START Data records
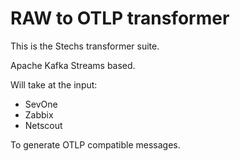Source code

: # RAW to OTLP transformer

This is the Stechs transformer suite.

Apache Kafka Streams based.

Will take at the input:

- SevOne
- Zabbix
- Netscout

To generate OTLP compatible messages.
END Data records
START Data records
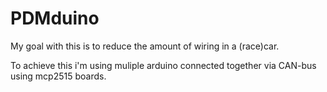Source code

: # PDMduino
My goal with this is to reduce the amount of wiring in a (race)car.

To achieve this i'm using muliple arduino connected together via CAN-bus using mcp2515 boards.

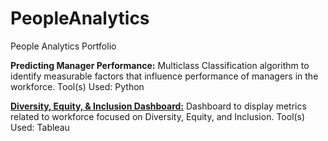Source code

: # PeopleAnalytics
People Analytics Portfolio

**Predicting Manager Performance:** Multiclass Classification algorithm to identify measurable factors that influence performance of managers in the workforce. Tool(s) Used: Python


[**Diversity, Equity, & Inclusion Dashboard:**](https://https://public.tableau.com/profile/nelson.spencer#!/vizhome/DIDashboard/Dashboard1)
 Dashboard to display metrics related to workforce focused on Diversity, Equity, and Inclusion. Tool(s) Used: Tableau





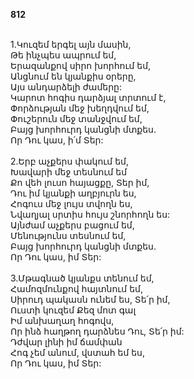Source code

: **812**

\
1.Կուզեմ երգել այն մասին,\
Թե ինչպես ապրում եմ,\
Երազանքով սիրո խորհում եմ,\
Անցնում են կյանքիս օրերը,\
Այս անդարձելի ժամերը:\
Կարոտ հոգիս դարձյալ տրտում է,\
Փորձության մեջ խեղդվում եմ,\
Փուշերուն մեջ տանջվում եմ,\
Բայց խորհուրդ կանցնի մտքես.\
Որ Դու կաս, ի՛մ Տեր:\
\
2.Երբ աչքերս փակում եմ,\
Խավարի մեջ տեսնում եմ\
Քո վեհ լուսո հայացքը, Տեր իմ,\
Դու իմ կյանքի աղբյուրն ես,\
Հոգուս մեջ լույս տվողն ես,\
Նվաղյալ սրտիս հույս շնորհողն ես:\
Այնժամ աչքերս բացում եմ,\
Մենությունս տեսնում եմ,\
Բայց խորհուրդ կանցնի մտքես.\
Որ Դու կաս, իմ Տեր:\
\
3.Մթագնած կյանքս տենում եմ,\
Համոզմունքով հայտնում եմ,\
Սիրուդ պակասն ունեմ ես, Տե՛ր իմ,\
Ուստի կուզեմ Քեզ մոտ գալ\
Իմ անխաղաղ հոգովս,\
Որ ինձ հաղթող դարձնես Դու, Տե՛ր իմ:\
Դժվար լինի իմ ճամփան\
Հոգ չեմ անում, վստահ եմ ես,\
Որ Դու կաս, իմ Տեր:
END Data records
START Data records
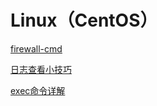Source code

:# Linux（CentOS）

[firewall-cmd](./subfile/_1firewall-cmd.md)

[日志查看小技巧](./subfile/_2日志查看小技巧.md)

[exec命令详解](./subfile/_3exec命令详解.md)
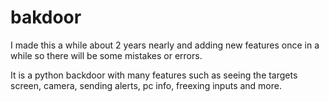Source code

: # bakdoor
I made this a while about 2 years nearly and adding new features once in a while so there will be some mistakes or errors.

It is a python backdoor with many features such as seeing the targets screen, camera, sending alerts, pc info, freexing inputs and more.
END Data records
Transcribe, exactly and without additions, the lines of the records above, beginning with the line that contains "2.Երբ աչքերս փակում եմ,\" and ending with the line that contains "Իմ անխաղաղ հոգովս,\", both included.

2.Երբ աչքերս փակում եմ,\
Խավարի մեջ տեսնում եմ\
Քո վեհ լուսո հայացքը, Տեր իմ,\
Դու իմ կյանքի աղբյուրն ես,\
Հոգուս մեջ լույս տվողն ես,\
Նվաղյալ սրտիս հույս շնորհողն ես:\
Այնժամ աչքերս բացում եմ,\
Մենությունս տեսնում եմ,\
Բայց խորհուրդ կանցնի մտքես.\
Որ Դու կաս, իմ Տեր:\
\
3.Մթագնած կյանքս տենում եմ,\
Համոզմունքով հայտնում եմ,\
Սիրուդ պակասն ունեմ ես, Տե՛ր իմ,\
Ուստի կուզեմ Քեզ մոտ գալ\
Իմ անխաղաղ հոգովս,\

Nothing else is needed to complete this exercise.